### DATA IN THIS EXERCISE

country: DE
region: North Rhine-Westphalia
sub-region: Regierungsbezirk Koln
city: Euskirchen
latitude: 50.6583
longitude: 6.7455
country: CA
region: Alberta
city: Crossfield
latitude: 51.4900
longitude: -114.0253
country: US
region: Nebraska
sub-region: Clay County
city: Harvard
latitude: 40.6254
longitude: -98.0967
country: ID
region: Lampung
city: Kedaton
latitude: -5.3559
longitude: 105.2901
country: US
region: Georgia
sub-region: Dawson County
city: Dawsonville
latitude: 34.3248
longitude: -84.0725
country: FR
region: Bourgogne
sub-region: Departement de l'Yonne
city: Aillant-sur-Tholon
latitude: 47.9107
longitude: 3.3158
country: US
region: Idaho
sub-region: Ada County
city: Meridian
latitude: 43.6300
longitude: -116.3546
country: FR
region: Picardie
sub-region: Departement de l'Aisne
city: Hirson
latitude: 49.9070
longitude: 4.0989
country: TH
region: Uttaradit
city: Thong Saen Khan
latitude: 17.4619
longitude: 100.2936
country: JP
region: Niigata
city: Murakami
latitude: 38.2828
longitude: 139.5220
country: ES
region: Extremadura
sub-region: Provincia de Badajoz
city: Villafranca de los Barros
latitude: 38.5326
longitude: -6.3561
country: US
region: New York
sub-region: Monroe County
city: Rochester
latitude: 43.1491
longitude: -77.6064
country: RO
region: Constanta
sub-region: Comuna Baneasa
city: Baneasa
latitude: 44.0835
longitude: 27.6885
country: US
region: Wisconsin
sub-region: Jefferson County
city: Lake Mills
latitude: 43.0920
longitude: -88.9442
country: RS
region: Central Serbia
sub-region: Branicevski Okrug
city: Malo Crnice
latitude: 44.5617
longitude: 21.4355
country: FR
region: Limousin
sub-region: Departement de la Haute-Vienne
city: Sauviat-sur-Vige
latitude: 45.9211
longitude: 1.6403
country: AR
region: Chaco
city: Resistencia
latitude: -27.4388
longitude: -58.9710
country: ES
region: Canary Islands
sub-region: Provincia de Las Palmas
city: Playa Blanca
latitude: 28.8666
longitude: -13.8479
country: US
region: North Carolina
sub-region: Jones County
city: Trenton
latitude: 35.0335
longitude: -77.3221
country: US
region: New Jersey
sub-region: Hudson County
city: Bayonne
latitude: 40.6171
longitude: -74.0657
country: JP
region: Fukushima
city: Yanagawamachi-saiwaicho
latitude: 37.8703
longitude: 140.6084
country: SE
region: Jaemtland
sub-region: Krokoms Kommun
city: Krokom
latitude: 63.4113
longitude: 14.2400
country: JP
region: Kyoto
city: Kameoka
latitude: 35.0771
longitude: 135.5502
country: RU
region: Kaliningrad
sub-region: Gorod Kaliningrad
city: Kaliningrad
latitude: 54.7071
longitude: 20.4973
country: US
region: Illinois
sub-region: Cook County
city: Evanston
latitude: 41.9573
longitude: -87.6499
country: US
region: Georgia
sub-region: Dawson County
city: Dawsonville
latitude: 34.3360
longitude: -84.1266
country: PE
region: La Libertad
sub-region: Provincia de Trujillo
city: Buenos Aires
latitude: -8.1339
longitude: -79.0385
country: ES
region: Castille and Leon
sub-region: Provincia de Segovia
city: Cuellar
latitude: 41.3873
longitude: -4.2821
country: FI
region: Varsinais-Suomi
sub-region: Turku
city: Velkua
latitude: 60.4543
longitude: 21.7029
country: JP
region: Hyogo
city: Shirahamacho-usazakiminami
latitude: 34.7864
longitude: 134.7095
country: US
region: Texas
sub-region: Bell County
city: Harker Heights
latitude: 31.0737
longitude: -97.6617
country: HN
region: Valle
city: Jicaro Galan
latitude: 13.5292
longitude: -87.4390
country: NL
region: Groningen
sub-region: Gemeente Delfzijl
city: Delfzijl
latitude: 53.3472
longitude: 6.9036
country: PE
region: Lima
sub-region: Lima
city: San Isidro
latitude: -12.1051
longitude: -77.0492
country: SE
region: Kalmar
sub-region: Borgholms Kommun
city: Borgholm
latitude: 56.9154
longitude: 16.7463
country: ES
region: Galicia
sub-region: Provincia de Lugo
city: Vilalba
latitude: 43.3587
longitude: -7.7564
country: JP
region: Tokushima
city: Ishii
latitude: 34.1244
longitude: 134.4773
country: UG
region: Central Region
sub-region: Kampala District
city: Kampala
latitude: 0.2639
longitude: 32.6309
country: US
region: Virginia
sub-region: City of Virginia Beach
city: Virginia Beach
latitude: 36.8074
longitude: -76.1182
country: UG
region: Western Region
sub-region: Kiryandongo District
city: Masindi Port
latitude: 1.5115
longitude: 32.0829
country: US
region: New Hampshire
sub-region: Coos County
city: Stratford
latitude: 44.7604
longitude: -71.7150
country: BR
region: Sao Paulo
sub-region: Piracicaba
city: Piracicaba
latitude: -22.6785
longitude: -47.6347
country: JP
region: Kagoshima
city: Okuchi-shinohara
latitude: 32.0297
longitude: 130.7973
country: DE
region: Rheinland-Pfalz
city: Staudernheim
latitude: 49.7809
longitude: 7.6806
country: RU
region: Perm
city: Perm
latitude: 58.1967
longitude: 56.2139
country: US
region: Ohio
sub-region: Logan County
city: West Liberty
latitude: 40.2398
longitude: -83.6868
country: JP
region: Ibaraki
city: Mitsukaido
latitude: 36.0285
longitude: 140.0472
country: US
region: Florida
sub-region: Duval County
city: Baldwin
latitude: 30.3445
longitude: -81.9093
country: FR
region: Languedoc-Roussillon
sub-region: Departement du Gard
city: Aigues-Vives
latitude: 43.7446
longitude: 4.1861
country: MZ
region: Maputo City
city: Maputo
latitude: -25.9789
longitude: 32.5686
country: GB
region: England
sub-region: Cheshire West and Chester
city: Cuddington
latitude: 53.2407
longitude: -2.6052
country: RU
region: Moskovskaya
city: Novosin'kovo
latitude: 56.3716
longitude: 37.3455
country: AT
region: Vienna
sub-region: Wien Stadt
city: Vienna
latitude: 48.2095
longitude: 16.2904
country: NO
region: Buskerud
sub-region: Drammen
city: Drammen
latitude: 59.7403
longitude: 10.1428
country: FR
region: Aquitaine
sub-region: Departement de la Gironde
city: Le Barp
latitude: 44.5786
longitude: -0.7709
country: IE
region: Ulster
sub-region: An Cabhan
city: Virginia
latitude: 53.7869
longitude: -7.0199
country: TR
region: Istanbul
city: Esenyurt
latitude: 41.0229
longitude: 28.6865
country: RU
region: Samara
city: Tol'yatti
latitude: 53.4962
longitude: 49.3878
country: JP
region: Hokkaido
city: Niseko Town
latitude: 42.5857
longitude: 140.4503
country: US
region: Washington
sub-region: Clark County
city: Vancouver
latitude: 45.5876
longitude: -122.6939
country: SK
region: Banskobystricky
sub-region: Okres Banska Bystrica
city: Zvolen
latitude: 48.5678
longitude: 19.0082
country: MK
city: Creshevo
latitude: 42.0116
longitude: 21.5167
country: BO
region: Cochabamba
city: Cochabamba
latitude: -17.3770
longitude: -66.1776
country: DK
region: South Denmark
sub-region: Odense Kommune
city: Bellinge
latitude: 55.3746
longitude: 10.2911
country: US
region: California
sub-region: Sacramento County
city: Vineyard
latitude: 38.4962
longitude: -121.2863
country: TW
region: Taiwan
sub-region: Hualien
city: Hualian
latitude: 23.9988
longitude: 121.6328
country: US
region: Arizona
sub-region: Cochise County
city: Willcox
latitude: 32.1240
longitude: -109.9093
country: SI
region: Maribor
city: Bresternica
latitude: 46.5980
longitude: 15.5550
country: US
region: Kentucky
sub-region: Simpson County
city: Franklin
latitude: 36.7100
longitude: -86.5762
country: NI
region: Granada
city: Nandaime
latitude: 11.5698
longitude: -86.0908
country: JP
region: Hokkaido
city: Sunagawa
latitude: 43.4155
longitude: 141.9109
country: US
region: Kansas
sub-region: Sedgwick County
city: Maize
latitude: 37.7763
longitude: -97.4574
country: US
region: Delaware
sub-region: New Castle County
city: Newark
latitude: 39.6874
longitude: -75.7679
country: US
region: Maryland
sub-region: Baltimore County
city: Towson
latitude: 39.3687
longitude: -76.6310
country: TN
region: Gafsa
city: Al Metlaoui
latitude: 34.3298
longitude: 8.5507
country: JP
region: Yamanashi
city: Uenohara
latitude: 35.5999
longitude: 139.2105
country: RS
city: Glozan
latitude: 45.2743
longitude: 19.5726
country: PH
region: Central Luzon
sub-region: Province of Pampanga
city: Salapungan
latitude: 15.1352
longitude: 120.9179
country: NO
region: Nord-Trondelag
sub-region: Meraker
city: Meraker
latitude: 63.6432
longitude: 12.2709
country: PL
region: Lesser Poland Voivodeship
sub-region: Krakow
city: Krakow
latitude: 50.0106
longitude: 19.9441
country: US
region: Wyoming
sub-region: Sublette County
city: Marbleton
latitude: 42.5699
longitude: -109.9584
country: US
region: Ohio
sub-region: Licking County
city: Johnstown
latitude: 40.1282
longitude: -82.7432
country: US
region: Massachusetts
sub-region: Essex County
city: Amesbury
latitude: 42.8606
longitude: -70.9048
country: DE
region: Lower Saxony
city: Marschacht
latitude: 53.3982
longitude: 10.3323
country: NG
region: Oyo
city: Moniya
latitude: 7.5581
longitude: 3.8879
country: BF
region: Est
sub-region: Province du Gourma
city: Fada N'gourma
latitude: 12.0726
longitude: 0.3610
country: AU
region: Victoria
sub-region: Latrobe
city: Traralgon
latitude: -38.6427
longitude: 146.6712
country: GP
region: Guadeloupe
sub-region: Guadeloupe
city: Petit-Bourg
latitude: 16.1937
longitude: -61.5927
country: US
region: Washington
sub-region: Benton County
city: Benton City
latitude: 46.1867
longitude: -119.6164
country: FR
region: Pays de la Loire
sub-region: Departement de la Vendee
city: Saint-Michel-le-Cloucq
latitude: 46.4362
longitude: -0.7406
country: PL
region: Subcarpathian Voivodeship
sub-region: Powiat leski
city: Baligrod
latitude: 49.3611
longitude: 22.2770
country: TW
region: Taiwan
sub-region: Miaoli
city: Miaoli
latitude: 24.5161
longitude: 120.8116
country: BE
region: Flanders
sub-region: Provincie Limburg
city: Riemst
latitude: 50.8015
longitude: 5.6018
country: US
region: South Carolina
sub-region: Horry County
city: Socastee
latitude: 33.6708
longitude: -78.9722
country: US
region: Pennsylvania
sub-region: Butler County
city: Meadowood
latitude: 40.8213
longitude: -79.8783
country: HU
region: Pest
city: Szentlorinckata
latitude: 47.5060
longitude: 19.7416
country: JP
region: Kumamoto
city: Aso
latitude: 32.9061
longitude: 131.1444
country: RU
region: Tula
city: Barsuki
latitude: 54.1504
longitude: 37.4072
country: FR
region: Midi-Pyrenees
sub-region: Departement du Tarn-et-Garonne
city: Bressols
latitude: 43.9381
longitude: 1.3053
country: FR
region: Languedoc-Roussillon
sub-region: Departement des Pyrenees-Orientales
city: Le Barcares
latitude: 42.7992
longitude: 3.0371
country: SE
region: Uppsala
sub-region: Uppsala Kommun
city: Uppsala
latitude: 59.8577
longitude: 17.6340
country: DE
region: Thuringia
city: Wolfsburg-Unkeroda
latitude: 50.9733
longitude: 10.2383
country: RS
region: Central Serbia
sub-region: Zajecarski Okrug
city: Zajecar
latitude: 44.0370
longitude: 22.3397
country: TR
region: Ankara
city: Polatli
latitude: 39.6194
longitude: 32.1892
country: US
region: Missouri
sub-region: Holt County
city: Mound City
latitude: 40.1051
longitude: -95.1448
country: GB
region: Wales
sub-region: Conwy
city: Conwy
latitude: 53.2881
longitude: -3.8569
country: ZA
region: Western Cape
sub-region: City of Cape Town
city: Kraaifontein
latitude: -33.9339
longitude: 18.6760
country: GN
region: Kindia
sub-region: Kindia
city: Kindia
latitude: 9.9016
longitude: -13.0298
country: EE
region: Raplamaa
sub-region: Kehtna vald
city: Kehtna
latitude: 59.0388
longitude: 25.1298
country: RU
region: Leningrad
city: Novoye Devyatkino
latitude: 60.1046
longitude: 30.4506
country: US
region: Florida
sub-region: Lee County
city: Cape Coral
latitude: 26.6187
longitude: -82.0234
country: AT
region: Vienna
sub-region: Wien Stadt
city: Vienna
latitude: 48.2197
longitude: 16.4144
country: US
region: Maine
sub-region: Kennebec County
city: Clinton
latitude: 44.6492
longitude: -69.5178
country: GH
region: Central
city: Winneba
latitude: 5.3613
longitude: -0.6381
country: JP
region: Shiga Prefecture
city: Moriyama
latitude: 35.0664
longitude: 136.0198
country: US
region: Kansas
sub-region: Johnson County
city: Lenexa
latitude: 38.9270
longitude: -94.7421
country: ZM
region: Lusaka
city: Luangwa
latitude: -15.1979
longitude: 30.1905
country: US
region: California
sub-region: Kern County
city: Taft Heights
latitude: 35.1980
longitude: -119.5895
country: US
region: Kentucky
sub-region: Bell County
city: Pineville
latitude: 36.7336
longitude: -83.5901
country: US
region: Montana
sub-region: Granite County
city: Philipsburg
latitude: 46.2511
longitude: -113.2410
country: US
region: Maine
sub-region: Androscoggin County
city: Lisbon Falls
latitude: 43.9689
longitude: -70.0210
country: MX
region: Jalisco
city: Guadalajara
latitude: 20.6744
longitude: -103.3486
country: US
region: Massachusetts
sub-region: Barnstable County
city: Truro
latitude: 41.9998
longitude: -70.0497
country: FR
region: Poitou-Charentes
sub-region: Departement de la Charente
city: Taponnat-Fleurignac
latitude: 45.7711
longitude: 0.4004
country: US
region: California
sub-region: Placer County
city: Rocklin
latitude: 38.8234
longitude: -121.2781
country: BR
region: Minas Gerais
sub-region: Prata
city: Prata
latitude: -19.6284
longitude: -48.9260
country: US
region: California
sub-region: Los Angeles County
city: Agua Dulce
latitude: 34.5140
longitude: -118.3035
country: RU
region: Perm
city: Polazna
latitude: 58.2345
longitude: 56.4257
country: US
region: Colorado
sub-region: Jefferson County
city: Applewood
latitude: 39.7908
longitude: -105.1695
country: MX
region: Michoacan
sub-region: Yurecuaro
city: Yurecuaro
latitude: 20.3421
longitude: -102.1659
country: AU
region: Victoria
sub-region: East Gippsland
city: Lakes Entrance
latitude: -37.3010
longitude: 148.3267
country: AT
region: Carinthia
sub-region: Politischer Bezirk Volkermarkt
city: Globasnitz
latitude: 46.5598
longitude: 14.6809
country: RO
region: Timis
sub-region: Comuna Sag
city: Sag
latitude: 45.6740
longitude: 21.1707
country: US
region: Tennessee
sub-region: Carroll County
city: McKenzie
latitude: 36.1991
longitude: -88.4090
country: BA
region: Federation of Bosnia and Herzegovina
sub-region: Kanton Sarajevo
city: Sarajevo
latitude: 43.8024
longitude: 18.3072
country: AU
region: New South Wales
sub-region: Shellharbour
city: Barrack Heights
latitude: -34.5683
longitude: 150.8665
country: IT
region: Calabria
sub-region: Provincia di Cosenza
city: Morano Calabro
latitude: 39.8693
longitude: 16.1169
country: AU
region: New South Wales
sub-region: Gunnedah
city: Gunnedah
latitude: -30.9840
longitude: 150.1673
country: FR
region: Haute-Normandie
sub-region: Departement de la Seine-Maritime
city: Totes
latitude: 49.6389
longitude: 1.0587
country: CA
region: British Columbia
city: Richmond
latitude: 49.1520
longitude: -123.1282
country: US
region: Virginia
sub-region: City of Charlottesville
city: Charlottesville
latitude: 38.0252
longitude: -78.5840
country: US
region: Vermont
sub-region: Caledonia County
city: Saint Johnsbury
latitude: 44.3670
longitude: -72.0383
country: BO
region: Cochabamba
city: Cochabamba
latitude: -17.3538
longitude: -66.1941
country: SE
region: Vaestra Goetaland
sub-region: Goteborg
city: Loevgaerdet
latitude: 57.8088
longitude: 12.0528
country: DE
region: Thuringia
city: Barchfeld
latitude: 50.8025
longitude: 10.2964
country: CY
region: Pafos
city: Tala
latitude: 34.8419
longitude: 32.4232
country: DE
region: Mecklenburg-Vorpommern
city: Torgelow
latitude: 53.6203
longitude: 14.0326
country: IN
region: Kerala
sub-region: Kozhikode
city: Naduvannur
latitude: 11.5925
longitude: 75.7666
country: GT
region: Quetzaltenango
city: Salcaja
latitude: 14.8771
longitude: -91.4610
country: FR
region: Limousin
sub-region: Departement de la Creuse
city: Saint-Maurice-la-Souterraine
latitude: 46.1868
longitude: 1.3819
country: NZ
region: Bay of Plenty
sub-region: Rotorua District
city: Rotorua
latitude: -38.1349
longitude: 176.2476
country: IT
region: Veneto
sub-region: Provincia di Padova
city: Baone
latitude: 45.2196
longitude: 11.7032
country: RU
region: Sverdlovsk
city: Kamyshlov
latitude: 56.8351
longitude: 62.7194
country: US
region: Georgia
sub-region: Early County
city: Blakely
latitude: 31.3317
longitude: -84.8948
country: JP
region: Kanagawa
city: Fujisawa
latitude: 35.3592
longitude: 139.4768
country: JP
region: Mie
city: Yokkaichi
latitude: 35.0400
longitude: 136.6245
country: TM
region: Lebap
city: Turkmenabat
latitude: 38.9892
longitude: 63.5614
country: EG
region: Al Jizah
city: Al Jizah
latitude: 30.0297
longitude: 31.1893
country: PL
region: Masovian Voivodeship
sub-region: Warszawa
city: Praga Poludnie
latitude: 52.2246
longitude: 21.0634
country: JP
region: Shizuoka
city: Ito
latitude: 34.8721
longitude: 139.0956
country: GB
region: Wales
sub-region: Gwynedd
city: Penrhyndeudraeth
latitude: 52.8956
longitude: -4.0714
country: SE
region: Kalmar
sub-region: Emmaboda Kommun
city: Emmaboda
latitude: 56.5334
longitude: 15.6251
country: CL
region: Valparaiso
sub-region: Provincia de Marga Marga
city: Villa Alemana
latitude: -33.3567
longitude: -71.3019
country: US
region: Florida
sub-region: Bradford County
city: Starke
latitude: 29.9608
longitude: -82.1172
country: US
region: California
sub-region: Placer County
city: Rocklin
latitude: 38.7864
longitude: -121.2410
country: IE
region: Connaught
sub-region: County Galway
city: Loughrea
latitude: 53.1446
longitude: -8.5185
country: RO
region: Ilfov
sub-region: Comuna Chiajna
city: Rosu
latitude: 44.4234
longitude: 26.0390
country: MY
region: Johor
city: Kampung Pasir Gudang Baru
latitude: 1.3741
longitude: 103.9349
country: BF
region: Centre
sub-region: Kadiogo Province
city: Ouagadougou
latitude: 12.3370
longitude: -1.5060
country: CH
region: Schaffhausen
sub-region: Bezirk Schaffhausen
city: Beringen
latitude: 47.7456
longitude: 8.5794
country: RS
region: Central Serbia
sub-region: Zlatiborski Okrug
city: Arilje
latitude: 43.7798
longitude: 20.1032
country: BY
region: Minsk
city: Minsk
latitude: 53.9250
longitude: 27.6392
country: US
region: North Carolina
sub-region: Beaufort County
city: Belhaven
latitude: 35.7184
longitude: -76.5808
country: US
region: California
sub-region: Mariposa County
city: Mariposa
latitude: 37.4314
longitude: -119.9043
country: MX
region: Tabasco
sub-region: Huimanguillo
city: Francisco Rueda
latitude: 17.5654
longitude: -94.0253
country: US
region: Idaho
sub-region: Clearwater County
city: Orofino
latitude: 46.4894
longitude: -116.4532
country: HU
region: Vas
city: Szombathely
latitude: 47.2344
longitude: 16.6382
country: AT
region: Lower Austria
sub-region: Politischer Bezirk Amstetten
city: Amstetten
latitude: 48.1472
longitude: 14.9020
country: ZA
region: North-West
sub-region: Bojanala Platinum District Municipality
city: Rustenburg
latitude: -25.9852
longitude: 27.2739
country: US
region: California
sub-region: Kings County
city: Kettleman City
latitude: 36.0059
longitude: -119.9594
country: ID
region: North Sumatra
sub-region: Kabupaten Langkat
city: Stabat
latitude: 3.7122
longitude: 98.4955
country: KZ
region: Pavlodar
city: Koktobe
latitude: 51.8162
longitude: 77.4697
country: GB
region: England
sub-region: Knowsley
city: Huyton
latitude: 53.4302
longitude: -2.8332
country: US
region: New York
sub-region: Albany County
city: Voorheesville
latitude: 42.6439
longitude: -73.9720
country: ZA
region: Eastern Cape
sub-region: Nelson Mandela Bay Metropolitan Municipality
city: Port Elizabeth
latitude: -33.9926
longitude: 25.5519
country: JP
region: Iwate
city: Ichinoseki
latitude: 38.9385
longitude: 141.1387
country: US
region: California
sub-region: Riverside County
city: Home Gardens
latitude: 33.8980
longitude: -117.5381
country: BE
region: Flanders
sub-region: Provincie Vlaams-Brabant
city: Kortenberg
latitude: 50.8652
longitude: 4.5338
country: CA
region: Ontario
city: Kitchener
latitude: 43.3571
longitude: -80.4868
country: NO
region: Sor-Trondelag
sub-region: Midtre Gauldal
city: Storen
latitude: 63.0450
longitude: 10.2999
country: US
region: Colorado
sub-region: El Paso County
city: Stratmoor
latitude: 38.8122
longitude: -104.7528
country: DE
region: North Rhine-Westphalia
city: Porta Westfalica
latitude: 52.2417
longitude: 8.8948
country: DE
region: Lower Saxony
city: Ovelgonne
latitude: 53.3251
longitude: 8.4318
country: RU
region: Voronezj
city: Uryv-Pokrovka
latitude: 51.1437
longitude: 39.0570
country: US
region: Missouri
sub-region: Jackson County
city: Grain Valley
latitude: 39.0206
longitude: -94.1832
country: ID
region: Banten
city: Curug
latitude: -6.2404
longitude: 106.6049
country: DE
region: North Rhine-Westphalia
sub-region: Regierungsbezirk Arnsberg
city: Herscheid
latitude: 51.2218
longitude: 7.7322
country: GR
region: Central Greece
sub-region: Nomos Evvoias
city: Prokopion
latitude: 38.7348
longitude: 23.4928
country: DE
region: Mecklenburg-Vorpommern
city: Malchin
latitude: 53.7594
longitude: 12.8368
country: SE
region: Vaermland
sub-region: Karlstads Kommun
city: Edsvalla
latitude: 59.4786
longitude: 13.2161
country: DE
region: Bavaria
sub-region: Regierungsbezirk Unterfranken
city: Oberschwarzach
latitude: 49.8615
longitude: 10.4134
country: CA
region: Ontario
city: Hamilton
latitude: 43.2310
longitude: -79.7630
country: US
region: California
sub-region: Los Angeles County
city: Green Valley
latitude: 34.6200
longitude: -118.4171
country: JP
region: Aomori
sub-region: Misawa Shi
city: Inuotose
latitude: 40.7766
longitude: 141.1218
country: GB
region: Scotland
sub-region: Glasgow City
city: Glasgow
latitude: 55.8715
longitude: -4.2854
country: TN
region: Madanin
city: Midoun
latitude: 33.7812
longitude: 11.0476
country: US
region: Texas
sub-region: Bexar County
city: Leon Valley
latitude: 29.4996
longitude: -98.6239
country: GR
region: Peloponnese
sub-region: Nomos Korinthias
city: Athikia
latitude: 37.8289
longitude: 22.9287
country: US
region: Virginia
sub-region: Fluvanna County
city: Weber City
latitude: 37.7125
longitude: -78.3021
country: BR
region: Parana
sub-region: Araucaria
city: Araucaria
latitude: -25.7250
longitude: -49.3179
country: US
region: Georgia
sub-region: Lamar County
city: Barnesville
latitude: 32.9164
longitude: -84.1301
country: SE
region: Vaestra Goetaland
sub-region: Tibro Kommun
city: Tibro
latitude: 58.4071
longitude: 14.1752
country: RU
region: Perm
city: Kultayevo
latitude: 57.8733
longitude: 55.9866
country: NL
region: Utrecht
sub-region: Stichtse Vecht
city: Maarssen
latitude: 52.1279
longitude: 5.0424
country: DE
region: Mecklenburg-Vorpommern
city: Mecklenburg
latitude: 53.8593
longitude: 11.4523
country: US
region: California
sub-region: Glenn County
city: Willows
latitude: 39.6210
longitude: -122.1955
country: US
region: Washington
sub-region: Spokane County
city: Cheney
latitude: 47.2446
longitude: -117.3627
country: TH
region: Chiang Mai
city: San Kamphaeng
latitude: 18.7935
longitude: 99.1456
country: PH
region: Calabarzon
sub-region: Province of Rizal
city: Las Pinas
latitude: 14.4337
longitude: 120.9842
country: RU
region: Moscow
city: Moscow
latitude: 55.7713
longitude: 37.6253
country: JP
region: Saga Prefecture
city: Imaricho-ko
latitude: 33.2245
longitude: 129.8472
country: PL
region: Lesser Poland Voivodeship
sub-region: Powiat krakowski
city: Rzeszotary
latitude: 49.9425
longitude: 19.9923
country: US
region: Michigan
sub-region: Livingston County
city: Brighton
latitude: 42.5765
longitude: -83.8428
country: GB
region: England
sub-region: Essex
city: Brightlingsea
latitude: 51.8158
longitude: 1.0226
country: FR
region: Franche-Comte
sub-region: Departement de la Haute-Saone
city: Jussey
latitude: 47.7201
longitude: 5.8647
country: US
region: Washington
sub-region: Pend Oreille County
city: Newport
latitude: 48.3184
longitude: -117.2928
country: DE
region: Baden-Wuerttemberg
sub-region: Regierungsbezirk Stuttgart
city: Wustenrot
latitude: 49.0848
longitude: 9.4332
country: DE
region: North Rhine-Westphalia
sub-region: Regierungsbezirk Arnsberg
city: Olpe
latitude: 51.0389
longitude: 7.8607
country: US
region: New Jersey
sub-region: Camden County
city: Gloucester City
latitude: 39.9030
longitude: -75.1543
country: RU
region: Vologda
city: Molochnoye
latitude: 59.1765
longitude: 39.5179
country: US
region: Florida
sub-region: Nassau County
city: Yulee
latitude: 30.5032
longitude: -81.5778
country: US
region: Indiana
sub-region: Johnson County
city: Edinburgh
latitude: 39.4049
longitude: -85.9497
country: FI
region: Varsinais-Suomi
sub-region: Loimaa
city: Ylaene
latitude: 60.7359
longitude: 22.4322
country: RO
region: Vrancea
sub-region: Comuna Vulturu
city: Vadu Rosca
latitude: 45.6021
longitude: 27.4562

### TASK DIRECTIONS
Please write out, unchanged and line for line, the part that opens with the line containing "latitude: -8.1339" and closes with the line containing "longitude: -77.0492", including both of those lines.

### RESULT BELOW
latitude: -8.1339
longitude: -79.0385
country: ES
region: Castille and Leon
sub-region: Provincia de Segovia
city: Cuellar
latitude: 41.3873
longitude: -4.2821
country: FI
region: Varsinais-Suomi
sub-region: Turku
city: Velkua
latitude: 60.4543
longitude: 21.7029
country: JP
region: Hyogo
city: Shirahamacho-usazakiminami
latitude: 34.7864
longitude: 134.7095
country: US
region: Texas
sub-region: Bell County
city: Harker Heights
latitude: 31.0737
longitude: -97.6617
country: HN
region: Valle
city: Jicaro Galan
latitude: 13.5292
longitude: -87.4390
country: NL
region: Groningen
sub-region: Gemeente Delfzijl
city: Delfzijl
latitude: 53.3472
longitude: 6.9036
country: PE
region: Lima
sub-region: Lima
city: San Isidro
latitude: -12.1051
longitude: -77.0492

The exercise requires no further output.